Extract provided —

Formative evaluation is integral to effective programming. By using the focus group technique, we were able to gain a deeper understanding of participants' views and experiences, perceptions, beliefs, knowledge, and attitudes about food safety and their preferred ways to be informed about this topic. Applying a formative evaluation process that incorporates plain language techniques for the development of a food safety brochure can be useful for both project researchers as well as program participants. There is no one single strategy that defines plain language. Plain language is defined by the outcomes of the specific project. Print material should be easy to read, understandable, and useable by the intended audience. The use of various readability formulas was helpful in quantifying the reading ease for this audience.

Source data —
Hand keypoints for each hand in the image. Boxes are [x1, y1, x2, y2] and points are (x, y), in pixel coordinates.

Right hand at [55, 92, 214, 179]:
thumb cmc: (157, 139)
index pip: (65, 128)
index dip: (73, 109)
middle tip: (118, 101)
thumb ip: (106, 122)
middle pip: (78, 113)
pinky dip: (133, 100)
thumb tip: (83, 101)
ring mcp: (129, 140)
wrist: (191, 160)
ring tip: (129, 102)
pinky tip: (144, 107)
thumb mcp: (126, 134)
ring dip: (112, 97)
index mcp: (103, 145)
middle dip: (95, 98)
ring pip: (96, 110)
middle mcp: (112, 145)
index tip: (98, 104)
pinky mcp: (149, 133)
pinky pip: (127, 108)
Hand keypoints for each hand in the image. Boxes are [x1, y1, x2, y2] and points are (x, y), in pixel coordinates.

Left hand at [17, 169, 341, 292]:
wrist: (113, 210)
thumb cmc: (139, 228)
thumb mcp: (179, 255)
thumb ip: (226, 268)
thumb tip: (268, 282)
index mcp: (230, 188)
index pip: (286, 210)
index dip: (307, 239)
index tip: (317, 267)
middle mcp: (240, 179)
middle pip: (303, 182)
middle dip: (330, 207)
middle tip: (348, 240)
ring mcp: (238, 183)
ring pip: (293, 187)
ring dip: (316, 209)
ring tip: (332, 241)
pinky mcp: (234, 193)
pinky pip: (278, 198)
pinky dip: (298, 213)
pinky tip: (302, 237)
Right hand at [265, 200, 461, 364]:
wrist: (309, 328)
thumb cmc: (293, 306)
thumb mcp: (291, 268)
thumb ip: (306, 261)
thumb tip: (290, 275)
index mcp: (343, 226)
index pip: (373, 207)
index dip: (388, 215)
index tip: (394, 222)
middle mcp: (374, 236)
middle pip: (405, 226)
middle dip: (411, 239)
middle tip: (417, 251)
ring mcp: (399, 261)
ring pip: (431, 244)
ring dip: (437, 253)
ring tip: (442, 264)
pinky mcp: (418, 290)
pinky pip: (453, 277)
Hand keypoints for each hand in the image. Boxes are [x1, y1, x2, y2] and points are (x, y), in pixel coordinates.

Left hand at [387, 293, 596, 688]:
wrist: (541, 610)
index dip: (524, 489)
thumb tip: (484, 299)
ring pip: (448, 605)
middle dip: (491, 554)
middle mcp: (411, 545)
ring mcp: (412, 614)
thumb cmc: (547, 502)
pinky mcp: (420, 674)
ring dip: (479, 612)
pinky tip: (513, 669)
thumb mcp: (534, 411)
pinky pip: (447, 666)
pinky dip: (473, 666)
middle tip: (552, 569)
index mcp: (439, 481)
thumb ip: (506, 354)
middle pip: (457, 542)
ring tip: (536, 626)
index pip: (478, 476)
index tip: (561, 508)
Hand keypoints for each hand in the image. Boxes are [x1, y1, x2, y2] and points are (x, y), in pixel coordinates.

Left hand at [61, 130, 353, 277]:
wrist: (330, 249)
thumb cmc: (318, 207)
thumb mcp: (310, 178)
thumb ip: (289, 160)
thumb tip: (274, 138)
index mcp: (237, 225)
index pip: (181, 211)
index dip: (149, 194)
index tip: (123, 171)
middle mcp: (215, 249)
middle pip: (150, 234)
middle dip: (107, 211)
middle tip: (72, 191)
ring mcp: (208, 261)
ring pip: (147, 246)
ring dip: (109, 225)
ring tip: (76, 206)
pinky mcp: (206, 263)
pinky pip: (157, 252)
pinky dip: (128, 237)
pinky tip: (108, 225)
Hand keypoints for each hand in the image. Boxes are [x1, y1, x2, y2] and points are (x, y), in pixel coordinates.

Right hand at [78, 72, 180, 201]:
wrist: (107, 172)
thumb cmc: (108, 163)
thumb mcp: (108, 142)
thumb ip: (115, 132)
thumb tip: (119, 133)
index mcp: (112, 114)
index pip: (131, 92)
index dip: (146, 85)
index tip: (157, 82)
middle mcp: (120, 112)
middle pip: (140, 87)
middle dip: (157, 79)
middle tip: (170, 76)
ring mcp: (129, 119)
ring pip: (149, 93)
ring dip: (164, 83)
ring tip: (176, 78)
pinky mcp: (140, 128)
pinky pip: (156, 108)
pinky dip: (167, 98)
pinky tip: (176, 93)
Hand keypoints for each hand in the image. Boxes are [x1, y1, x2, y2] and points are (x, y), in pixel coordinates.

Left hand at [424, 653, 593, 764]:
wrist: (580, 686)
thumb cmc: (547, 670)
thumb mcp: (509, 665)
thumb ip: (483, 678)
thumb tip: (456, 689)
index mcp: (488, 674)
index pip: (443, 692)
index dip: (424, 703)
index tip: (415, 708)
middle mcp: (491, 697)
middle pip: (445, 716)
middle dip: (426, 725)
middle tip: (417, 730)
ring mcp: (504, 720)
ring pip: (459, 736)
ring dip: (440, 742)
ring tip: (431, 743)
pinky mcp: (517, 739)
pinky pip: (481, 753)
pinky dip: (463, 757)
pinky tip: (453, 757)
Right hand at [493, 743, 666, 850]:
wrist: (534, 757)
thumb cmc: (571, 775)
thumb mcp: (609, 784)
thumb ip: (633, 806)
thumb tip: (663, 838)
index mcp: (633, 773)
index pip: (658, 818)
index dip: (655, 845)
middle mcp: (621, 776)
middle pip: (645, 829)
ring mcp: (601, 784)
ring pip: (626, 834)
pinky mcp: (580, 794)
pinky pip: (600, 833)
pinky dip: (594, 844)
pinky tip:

Questions —
A. According to the formative evaluation text, what defines plain language?
B. From the formative evaluation text, extract the stretch from "Formative evaluation is" through "for this audience.".
C. Write what comes next in the formative evaluation text, picking up after its last sentence.
The data has no connection to the formative evaluation text.

Answers —
A. The outcomes of the specific project.

B.
Formative evaluation is integral to effective programming. By using the focus group technique, we were able to gain a deeper understanding of participants' views and experiences, perceptions, beliefs, knowledge, and attitudes about food safety and their preferred ways to be informed about this topic. Applying a formative evaluation process that incorporates plain language techniques for the development of a food safety brochure can be useful for both project researchers as well as program participants. There is no one single strategy that defines plain language. Plain language is defined by the outcomes of the specific project. Print material should be easy to read, understandable, and useable by the intended audience. The use of various readability formulas was helpful in quantifying the reading ease for this audience.

C.
Extension education materials are often developed for large populations rather than developed for specific targeted audiences. In this article, we described a process for the development of an audience-centered educational brochure targeted to families with children 10 years and under. Written materials, such as brochures, are developed to increase awareness and knowledge. Implementing this process for educational material development provides a greater probability of reaching these outcomes.
This project was conducted as part of the USDA Food Safety for Families with Young Children, USDA-CSREES Project 2008-51110-19237.